For such acts, I don’t need the courage to face the bullets of enemy forces. I only need to face a some ridicule, and occasionally, some confrontations. My nation does not need me to lose my life, it merely needs me to occasionally risk losing face. Can’t I do even that for my country?

 These little acts of courage are within my control.

So, what am I waiting for? AM I WAITING FOR THE PRESIDENT OR PRIME MINISTER TO MAKE AN ANNOUNCEMENT THAT SAYS: “I call upon all citizens in all walks of life to come out and defend the country from:

  1. Civil works contractors who go out of their way to offer 40% kickbacks to ministers and officials
  2. Hospitals and pathology labs that give 60% referral kickbacks to doctors
  3. Doctors who recommend avoidable surgical procedures and prescribe exhorbitant and unnecessary drugs
  4. Judges, magistrates and public prosecutors who take bribes and adulterate justice
  5. Companies that put fixers and middlemen in the corridors of power
  6. Advertisers who propagate lies, and sell unwholesome products & services
  7. Food vendors, big and small, who knowingly use carcinogenics and harmful substances as sweeteners, food colours and preservatives
  8. Business houses that use money power and PR agencies to keep the public in the dark
  9. Chartered accountants who routinely manipulate figures for tax avoidance
  10. Architects who tutor builders in how to cheat and cover up
  11. Authorized automobile workshops that give incentives for workmen to lie, cheat, unnecessarily change parts, charge labour and inflate bills
  12. Factories that openly pollute the air, water and land
  13. Police, vigilance and regulatory authorities that openly turn away from their duties
  14. Media bosses who adulterate genuine news with paid news
  15. Insiders in all spheres of activity who keep quiet about unscrupulous practices that they are aware of
  16. Political parties that collect donations and election funds without accountability
  17. Citizens who abuse even tiny positions of authority on the managing committee of their trade association or their cooperative housing society”

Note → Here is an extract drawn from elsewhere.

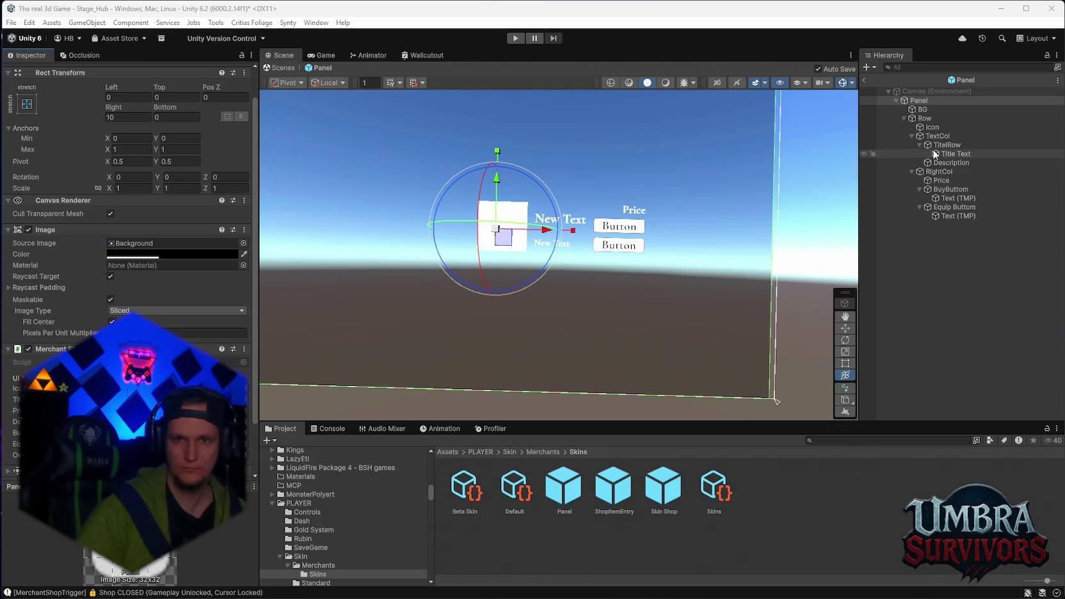
{"action": "left_click", "coordinate": [865, 81]}
{"action": "scroll", "coordinate": [933, 174], "scroll_direction": "up", "scroll_amount": 6}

The list goes on and on… I know that the PM or anybody else in public life will never make such specific announcements. But that is no excuse for me to continue to ignore all these evils that exist in our midst.

What will it take for me to get to take ownership of such problems, and take up the fight on such battlefronts? Am I waiting for a national emergency to be declared before I stop living my life in a business-as-usual manner? Am I waiting for a complete breakdown in civic services before I feel sufficient alarmed to do my fundamental duty?

I don’t know. I hope not. I would be ashamed if that is the case. And as things stand currently, yes, I am ashamed.

No, I am not quite sure of a lot of things. I am filled with uncertainties. But of one thing, I am certain: this Independence Day, when tear-jerker patriotic songs are playing on loudspeakers, I shall not vicariously satisfy myself with visions of dying soldiers and grieving mothers.